Suze: into one Treasury note. I don't have a problem with that. Guaranteed by the authority of the United States government.


Suze: So why would any of us take a chance on putting more than 200 and some odd 1000 into any vehicle, when right now, interest rates on Treasuries, are seriously almost the same as what everybody else is offering you, or maybe even better.


Suze: So all of you before you do anything, I really want you to go and check out what is the current interest rates today of Treasuries. And you'll find that one year they’re at 4.5%.


Suze: Number one, number two. Remember what I just taught you. If you lock in a high interest rate and interest rates start to go down eventually, the value of that Treasury will go up and you can sell it in the secondary market. Very easy to do. Especially if you have an account at a discount brokerage firm.


Suze: And therefore, you could absolutely make money on this investment. Again, with a Treasury, what can you do? You can buy, you can sell it anytime you want, no surrender fees, no danger of them defaulting on you.


Suze: So can you just look at your alternatives?


Suze: Oh God, I'm already almost out of time. However, I briefly just want to tell you


Suze: what you need to know now about inherited IRAs. Now this is a topic I could take all 30 minutes of this podcast up with. However, a little bit ago, I don't remember the exact date I'm sorry but I did an extensive podcast on inherited IRAs. And here is what you need to know.


Suze: There had been a law that was passed in 2019 known as the Secure Act. And the Secure Act simply said, you can no longer if you inherit an IRA, stretch that IRA over your life expectancy.


Suze: The most that you could leave it in there would be for 10 years. Now there were five exceptions to that rule. The five exceptions were if you were older or not more than 10 years younger than the person who you had inherited the IRA from,


Suze: If you were surviving spouse, if you are chronically ill, if you were disabled, you were a minor child of that owner of the account, and that was until you were only 21 years of age. And those were the five what they called eligible designated beneficiaries, which means this did not apply to you. Also, if you inherited an IRA before 2020, this does not apply to you.


Suze: And so everybody was fine with that. They thought they would inherit an IRA, and they would just leave it in there for 10 years, and then take it out if they wanted to. Then on February 23rd of this year, the IRS in its wisdom, totally changed things. And they said,


Suze: that if you inherited an IRA after 2019 and the owner of the IRA was already taking required minimum distributions from it, or they were of age to take required minimum distributions but hadn't started yet,


Suze: that when you inherited it, you had to take out the required minimum distribution for 2021, as well as 2022. Many of you did not know about that, and if you didn't take out the required minimum distribution according to the IRS,


Suze: they were going to assess you a 50% tax penalty. And you didn't even know about this until this year. And you're thinking to yourself, nobody told me about it. So all of you and many people, there was a total uproar about this. All right. Here's what you need to know. On October seven of this year,


Suze: they came out with a new bill. It's called 2022-53, which waves the 50% penalty for all of you who did not take out the required minimum distributions on your inherited IRA, where required minimum distributions from the owner had already started to occur. Or the owner


Suze: needed to start taking required minimum distributions because they were of age to do so.
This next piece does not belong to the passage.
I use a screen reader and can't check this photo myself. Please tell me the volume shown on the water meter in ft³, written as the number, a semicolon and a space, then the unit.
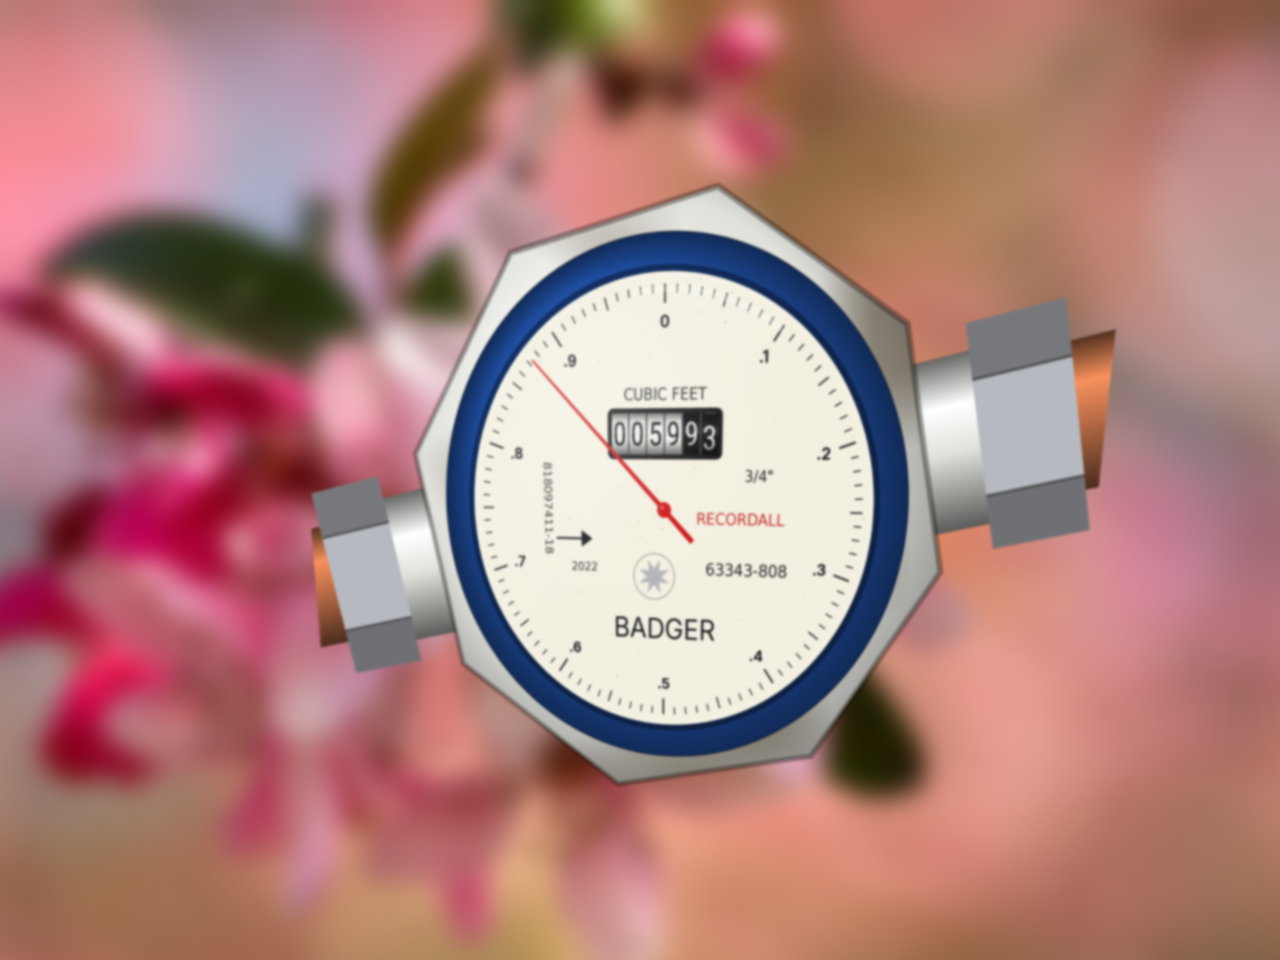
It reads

Suze: So all of you are safe. You just need to know about that, you don't have a 50% penalty. So that's the good news. The bad news is, they're not going to come out with final regulations until 2023.


Suze: So at that time, I will do an entire podcast on inherited IRAs, and how they absolutely, definitely work, and what you need to know about them. Until then, there's really only one thing that I want for you and your money, and it's for you to be safe, strong and secure. See ya Wednesday night. Bye bye, everybody.